Collection entries
^^^^

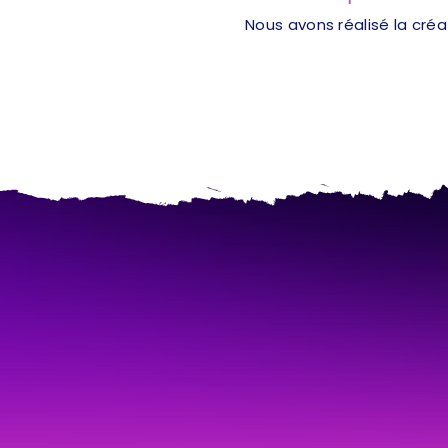
Nous avons réalisé la cré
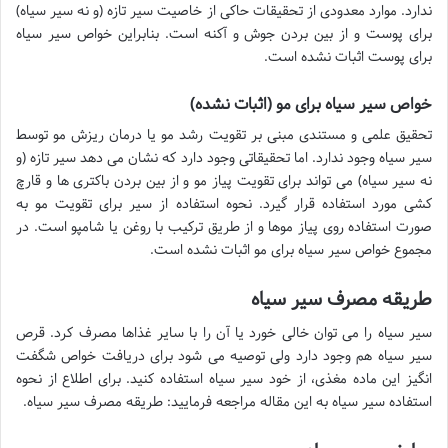
ندارد. موارد معدودی از تحقیقات حاکی از خاصیت سیر تازه (و نه سیر سیاه)
برای پوست و از بین بردن جوش و آکنه است. بنابراین خواص سیر سیاه
برای پوست اثبات نشده است.
خواص سیر سیاه برای مو (اثبات نشده)
تحقیق علمی و مستندی مبنی بر تقویت رشد مو یا درمان ریزش مو توسط
سیر سیاه وجود ندارد. اما تحقیقاتی وجود دارد که نشان می دهد سیر تازه (و
نه سیر سیاه) می تواند برای تقویت پیاز مو و از بین بردن باکتری ها و قارچ
کشی مورد استفاده قرار گیرد. نحوه استفاده از سیر برای تقویت مو به
صورت استفاده روی پیاز موها و از طریق ترکیب با روغن یا شامپو است. در
مجموع خواص سیر سیاه برای مو اثبات نشده است.
طریقه مصرف سیر سیاه
سیر سیاه را می توان خالی خورد یا آن را با سایر غذاها مصرف کرد. قرص
سیر سیاه هم وجود دارد ولی توصیه می شود برای دریافت خواص شگفت
انگیز این ماده مغذی، از خود سیر سیاه استفاده کنید. برای اطلاع از نحوه
استفاده سیر سیاه به این مقاله مراجعه فرمایید: طریقه مصرف سیر سیاه.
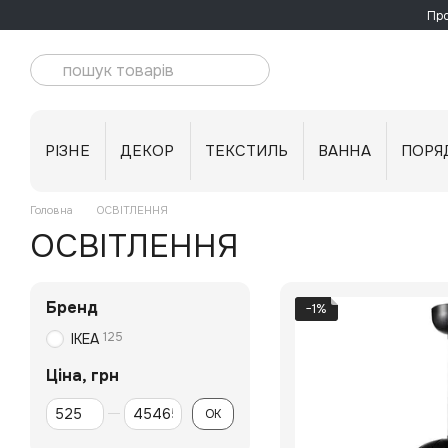
Перейти до основного контенту
Про
РІЗНЕ
ДЕКОР
ТЕКСТИЛЬ
ВАННА
ПОРЯ
Головна
ОСВІТЛЕННЯ
ОСВІТЛЕННЯ
Бренд
−1%
125
IKEA
Ціна, грн
Від Ціна, грн
До Ціна, грн
ОК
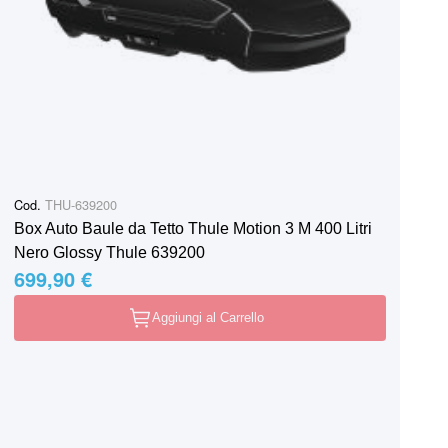
Cod.
THU-639200
Box Auto Baule da Tetto Thule Motion 3 M 400 Litri
Nero Glossy Thule 639200
699,90 €
Aggiungi al Carrello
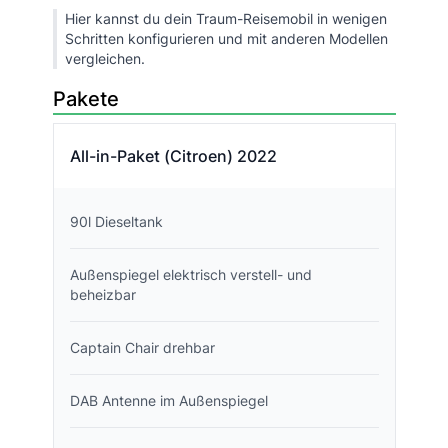
Hier kannst du dein Traum-Reisemobil in wenigen
Schritten konfigurieren und mit anderen Modellen
vergleichen.
Pakete
All-in-Paket (Citroen) 2022
90l Dieseltank
Außenspiegel elektrisch verstell- und
beheizbar
Captain Chair drehbar
DAB Antenne im Außenspiegel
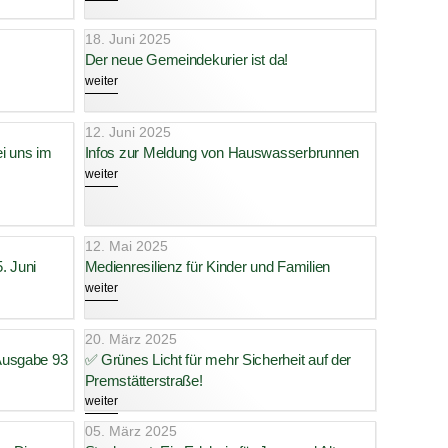
18. Juni 2025
Der neue Gemeindekurier ist da!
weiter
12. Juni 2025
ei uns im
Infos zur Meldung von Hauswasserbrunnen
weiter
12. Mai 2025
. Juni
Medienresilienz für Kinder und Familien
weiter
20. März 2025
 Ausgabe 93
✅ Grünes Licht für mehr Sicherheit auf der
Premstätterstraße!
weiter
05. März 2025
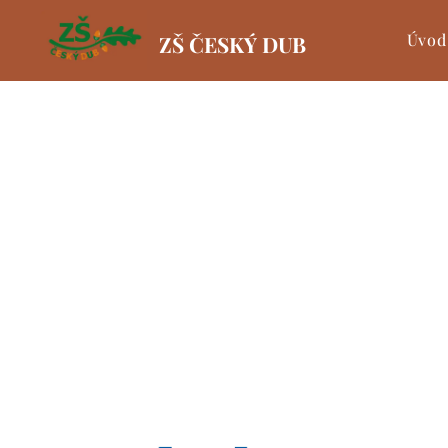
Úvod
ZŠ ČESKÝ DUB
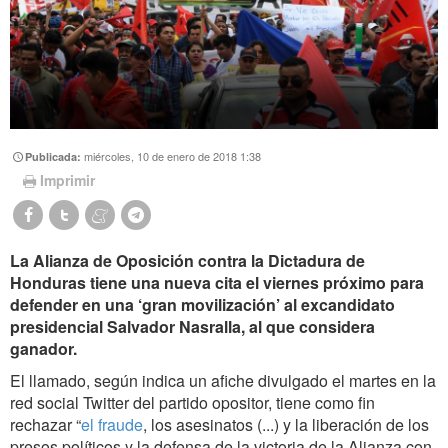
miércoles, 10 de enero de 2018 1:38
Publicada:
Imprimir
La Alianza de Oposición contra la Dictadura de
Honduras tiene ‎una nueva cita el viernes próximo para
defender en una ‘gran movilización’ al ‎excandidato
presidencial Salvador Nasralla‎, al que considera
ganador.
El llamado, según indica un afiche divulgado el martes en la
red social Twitter del partido opositor, tiene como fin
rechazar “
el fraude
, los asesinatos (...) y la liberación de los
presos políticos y la defensa de la victoria de la Alianza con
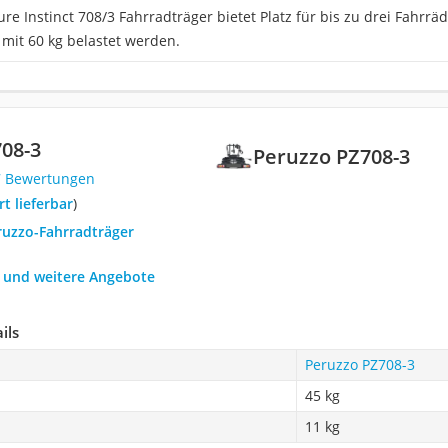
re Instinct 708/3 Fahrradträger bietet Platz für bis zu drei Fahrr
 mit 60 kg belastet werden.
08-3
Peruzzo PZ708-3
7 Bewertungen
ort lieferbar
)
ruzzo-Fahrradträger
h und weitere Angebote
ils
Peruzzo PZ708-3
45 kg
11 kg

^^^^

Work task
Copy every line of text in the material above, keeping each line unchanged. Leave out the pictures.

Reply
Nous avons réalisé la cré
ندارد. موارد معدودی از تحقیقات حاکی از خاصیت سیر تازه (و نه سیر سیاه)
برای پوست و از بین بردن جوش و آکنه است. بنابراین خواص سیر سیاه
برای پوست اثبات نشده است.
خواص سیر سیاه برای مو (اثبات نشده)
تحقیق علمی و مستندی مبنی بر تقویت رشد مو یا درمان ریزش مو توسط
سیر سیاه وجود ندارد. اما تحقیقاتی وجود دارد که نشان می دهد سیر تازه (و
نه سیر سیاه) می تواند برای تقویت پیاز مو و از بین بردن باکتری ها و قارچ
کشی مورد استفاده قرار گیرد. نحوه استفاده از سیر برای تقویت مو به
صورت استفاده روی پیاز موها و از طریق ترکیب با روغن یا شامپو است. در
مجموع خواص سیر سیاه برای مو اثبات نشده است.
طریقه مصرف سیر سیاه
سیر سیاه را می توان خالی خورد یا آن را با سایر غذاها مصرف کرد. قرص
سیر سیاه هم وجود دارد ولی توصیه می شود برای دریافت خواص شگفت
انگیز این ماده مغذی، از خود سیر سیاه استفاده کنید. برای اطلاع از نحوه
استفاده سیر سیاه به این مقاله مراجعه فرمایید: طریقه مصرف سیر سیاه.
Перейти до основного контенту
Про
РІЗНЕ
ДЕКОР
ТЕКСТИЛЬ
ВАННА
ПОРЯ
Головна
ОСВІТЛЕННЯ
ОСВІТЛЕННЯ
Бренд
−1%
125
IKEA
Ціна, грн
Від Ціна, грн
До Ціна, грн
ОК
Cod.
THU-639200
Box Auto Baule da Tetto Thule Motion 3 M 400 Litri
Nero Glossy Thule 639200
699,90 €
Aggiungi al Carrello
Hier kannst du dein Traum-Reisemobil in wenigen
Schritten konfigurieren und mit anderen Modellen
vergleichen.
Pakete
All-in-Paket (Citroen) 2022
90l Dieseltank
Außenspiegel elektrisch verstell- und
beheizbar
Captain Chair drehbar
DAB Antenne im Außenspiegel
18. Juni 2025
Der neue Gemeindekurier ist da!
weiter
12. Juni 2025
ei uns im
Infos zur Meldung von Hauswasserbrunnen
weiter
12. Mai 2025
. Juni
Medienresilienz für Kinder und Familien
weiter
20. März 2025
 Ausgabe 93
✅ Grünes Licht für mehr Sicherheit auf der
Premstätterstraße!
weiter
05. März 2025
Úvod
ZŠ ČESKÝ DUB
miércoles, 10 de enero de 2018 1:38
Publicada:
Imprimir
La Alianza de Oposición contra la Dictadura de
Honduras tiene ‎una nueva cita el viernes próximo para
defender en una ‘gran movilización’ al ‎excandidato
presidencial Salvador Nasralla‎, al que considera
ganador.
El llamado, según indica un afiche divulgado el martes en la
red social Twitter del partido opositor, tiene como fin
rechazar “
el fraude
, los asesinatos (...) y la liberación de los
presos políticos y la defensa de la victoria de la Alianza con
re Instinct 708/3 Fahrradträger bietet Platz für bis zu drei Fahrr
 mit 60 kg belastet werden.
08-3
Peruzzo PZ708-3
7 Bewertungen
ort lieferbar
)
ruzzo-Fahrradträger
h und weitere Angebote
ils
Peruzzo PZ708-3
45 kg
11 kg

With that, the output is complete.